Zulip Chat Archive
Stream: lean4
Topic: Not sure what is wrong, can't find expression that is there
Mark Santa Clara Munro (Jul 04 2024 at 17:16):
This might be a type error I'm not sure. I tried to include as little of the [Monoid R] and such things as possible to make it work, which tends to be a source of my problems. I was using Type* for everything, but saw that that might not always be the best and tried some other things, does this have to do with universes at all? The issue is on the last line of the code, everything else seems to be working.
import Mathlib
variable {m n : Type} {α R : Type} {β : Type}
variable [DecidableEq m]
-- Operation which multiplies x by Row i
def mulRow [SMul R α] (M : Matrix m n α) (i : m) (x : R) : Matrix m n α :=
Matrix.updateRow M i (x • M i)
lemma mul_left_inv_noncomm [GroupWithZero β] (a : β) (h : a ≠ 0) : a⁻¹ * a = 1 := by
nth_rewrite 2 [← inv_inv a]
rw [mul_inv_cancel]
simp
exact h
--If you multiply Row i by x and then by 1/x you have the original matrix back
theorem mulRow_x_eq_1divx [Monoid R] [MulAction R α] [GroupWithZero R] [Fintype m] (M : Matrix m n α) (i : m) (x : R)

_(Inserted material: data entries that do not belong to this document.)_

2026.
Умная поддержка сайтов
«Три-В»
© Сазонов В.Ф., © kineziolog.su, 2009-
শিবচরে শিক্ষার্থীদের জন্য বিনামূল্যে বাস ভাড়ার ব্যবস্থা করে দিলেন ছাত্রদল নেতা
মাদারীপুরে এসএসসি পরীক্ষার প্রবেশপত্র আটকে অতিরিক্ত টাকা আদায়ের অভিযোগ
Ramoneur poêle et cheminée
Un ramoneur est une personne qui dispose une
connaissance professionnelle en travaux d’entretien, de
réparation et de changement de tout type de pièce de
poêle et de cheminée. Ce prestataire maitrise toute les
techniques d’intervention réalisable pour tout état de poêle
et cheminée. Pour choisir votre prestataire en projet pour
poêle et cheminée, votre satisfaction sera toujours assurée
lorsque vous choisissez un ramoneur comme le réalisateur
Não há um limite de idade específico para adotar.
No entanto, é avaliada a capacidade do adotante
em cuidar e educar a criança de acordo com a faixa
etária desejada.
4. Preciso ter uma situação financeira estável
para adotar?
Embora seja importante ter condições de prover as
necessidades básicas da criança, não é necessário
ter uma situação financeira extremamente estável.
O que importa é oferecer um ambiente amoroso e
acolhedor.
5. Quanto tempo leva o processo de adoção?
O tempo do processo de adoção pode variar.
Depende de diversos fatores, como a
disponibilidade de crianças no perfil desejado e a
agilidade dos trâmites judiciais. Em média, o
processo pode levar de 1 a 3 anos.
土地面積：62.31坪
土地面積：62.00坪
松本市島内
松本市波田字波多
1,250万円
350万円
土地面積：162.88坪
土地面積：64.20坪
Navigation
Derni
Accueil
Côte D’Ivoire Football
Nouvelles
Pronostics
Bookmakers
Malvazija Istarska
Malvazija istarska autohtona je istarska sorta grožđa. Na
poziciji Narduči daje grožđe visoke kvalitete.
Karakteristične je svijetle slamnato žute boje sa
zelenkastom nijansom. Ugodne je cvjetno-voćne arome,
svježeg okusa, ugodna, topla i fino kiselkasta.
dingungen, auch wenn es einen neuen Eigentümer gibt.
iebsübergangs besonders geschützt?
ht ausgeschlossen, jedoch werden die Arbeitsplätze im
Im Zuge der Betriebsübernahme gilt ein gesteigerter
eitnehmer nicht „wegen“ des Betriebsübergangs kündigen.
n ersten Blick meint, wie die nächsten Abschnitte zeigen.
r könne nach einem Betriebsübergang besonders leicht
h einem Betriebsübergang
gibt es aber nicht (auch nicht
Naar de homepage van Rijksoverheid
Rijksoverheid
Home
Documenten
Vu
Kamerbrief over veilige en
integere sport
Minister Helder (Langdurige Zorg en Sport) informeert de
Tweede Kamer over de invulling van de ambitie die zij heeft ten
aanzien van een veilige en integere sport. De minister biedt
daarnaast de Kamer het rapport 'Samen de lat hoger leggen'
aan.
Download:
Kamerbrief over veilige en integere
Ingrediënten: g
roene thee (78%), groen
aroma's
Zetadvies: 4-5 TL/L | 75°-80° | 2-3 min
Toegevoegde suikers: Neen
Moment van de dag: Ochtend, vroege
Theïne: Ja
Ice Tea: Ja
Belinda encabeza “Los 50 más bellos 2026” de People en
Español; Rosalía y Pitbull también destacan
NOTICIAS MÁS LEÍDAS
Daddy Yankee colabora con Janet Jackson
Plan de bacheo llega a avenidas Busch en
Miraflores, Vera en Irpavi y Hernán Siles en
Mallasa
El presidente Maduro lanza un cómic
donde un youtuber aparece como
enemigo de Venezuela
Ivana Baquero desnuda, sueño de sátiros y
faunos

: mulRow (mulRow M i x) i (x⁻¹) = M := by
unfold mulRow
ext k l
by_cases h : k = i
· rw [h]
repeat rw [Matrix.updateRow_self]
simp
rw [smul_smul (x⁻¹) x (M i l)]
rw [mul_left_inv_noncomm x]
Yury G. Kudryashov (Jul 04 2024 at 20:33):
mul_left_inv_noncomm is exactly inv_mul_cancel. In the last theorem you have 2 structures on R: Monoid and GroupWithZero. There is nothing forcing * induced by these structures to be the same.
Yury G. Kudryashov (Jul 04 2024 at 20:34):
You should just assume [GroupWithZero R] instead of Monoid R.
Mark Santa Clara Munro (Jul 06 2024 at 21:22):
thank you so much, it worked
Last updated: May 02 2025 at 03:31 UTC